On 12/19/2016 01:27 AM, Andres Valloud wrote:
At first glance, that the failure code only sees "two" things when it
should see "eight" seems to be problematic.
Perhaps the primitive insists on hashing byte objects, and there is a
distinction between "byte" objects and "word" objects (whatever "word"
means, presumably a constant width integer across all platforms). I
haven't looked at the code.
From my perspective... back in the day that primitive used to hash
bytes, and from what I saw here the failure code is hashing multi-byte
things. If all of these observations are correct, then I'd say the
failure code isn't doing what the primitive is doing, and in doing so
it's introducing a lot of collisions that I'd like to believe the
intended hash function wouldn't produce.
Ah, I see your concern.
As far as I can see, all classes that are using the StringHash primitive
are actually byte objects, so things are, I believe, working as designed.

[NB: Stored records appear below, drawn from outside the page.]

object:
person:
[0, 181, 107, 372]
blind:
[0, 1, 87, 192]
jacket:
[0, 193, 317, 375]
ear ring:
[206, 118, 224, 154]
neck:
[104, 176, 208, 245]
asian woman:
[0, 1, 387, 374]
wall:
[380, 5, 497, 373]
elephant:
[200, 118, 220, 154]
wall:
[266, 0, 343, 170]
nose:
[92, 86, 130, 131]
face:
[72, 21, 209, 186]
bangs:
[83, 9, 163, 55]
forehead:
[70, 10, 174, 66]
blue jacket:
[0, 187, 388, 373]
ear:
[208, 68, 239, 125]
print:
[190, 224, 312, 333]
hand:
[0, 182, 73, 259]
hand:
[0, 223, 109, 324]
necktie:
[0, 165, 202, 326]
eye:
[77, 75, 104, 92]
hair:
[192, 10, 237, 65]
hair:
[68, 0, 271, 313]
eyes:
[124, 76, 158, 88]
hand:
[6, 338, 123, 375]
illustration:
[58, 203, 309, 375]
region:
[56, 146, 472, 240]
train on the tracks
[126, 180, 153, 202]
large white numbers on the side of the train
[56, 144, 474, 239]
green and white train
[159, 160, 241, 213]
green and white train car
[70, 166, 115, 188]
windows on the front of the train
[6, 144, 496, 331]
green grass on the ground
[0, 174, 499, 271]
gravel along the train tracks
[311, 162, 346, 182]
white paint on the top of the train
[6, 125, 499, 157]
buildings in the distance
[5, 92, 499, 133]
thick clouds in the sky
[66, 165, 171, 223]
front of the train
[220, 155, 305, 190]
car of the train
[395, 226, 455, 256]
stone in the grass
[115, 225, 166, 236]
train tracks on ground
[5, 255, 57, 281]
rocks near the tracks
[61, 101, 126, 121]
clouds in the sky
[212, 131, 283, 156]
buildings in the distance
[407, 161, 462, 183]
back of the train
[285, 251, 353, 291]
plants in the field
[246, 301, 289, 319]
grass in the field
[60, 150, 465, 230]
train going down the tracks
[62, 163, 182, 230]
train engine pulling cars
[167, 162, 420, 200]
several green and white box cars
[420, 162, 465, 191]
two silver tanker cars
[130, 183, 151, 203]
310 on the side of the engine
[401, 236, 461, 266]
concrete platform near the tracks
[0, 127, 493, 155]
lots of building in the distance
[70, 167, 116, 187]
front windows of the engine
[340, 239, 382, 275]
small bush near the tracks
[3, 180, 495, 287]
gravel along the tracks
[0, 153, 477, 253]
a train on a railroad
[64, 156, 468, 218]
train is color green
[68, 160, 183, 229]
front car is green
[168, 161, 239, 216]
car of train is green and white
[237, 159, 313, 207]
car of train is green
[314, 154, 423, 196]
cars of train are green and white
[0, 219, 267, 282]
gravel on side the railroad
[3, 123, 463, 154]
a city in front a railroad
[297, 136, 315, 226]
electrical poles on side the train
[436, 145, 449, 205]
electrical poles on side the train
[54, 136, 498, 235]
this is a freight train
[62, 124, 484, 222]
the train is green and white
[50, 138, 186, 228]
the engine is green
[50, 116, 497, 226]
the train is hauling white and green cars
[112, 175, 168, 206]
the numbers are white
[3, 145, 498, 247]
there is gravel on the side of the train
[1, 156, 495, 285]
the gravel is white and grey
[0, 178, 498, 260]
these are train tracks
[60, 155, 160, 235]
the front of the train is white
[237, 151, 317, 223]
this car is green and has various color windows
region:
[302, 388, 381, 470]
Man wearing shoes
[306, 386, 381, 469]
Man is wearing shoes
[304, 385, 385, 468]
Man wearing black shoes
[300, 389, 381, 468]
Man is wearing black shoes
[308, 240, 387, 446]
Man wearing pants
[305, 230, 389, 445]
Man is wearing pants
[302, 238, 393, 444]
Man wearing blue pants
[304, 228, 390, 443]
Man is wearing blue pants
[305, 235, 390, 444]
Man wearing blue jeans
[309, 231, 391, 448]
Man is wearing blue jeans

The only problem is that Ben did an experiment to see whether Float's
hashing would be improved by using the StringHash primitive. Which it
failed to do, because Float is not a byte object.
We could use an equivalent primitive to hash word objects, but I haven't
found one.
We could also use a primitive to retrieve the bytes of a word object,
and I haven't found one of those either. There are places that are
converting the words to large integers and then hashing those, which
would work for Floats.
-Martin